I work at the gym on base and see these girls who come in fresh out of boot camp. I know that if they can do it so can I. I know it will be hard, as most things worth doing are. The pros for joining are: we will have the budget to afford IVF. I will have a steady job and sense of purpose without being a mom. I will qualify for the GI bill and be able to go to school for whatever I want and not feel like I'm wasting money making up my mind. The cons are: I'm not sure James and I will be stationed together. We can put in for the same place, (city wise, not command) but it is not guaranteed. There is also the possibility that he will go out on deployment and come back and then I go out.
I don't want a career. I would ideally like to be two years active duty and two years reserve. I can see us putting aside our plans for the right now, to have a better future.

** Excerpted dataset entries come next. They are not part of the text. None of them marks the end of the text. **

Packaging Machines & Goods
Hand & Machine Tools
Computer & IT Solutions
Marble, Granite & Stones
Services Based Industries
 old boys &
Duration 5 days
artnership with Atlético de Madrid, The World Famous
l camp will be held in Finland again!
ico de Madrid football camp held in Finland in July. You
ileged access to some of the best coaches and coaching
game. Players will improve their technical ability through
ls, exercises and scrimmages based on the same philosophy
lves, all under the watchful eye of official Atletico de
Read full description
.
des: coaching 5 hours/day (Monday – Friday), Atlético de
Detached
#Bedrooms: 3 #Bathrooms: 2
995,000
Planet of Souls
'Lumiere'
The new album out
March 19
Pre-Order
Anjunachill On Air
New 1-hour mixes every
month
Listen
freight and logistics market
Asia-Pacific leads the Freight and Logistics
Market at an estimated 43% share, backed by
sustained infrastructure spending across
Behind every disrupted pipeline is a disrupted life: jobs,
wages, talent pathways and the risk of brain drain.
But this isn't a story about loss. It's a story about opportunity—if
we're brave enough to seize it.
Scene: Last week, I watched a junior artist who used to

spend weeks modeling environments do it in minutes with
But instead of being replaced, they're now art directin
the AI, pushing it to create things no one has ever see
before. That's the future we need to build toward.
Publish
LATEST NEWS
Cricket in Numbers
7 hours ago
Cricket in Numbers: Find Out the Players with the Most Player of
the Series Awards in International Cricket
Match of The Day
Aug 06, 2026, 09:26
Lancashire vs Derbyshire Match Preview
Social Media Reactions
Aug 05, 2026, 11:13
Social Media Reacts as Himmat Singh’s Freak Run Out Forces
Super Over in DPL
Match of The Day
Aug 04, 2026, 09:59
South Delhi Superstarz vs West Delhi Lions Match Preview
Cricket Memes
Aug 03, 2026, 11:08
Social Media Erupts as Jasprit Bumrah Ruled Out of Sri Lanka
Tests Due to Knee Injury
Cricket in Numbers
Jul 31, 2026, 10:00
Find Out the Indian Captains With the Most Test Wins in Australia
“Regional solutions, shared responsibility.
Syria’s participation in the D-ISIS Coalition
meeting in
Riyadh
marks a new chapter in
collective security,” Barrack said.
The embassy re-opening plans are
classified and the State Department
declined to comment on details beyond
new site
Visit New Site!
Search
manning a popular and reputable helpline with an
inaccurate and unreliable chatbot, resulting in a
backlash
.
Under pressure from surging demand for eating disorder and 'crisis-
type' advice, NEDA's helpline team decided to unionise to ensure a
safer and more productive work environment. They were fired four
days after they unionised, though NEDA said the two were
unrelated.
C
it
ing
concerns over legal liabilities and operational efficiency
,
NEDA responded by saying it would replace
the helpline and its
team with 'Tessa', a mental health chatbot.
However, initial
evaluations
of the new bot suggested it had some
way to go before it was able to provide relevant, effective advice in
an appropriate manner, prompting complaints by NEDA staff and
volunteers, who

Pretty much everything is pending our fertility news in October-November. I really don't know which way I am leaning towards. That is where the praise comes in. It is out of my hands. I have plans for both ways and that's all I can do. God could have something totally different in store for us though. I hope that you will join me in praying God's will as we continue to praise Him in all situations.
I know that I need this reminder more often than not. I have found myself venting to a friend and then it turns to gossip and rumors. This covers all of that.
Just like we all learned from Bambi and our mothers, "If you can't say something nice, don't say nothing at all."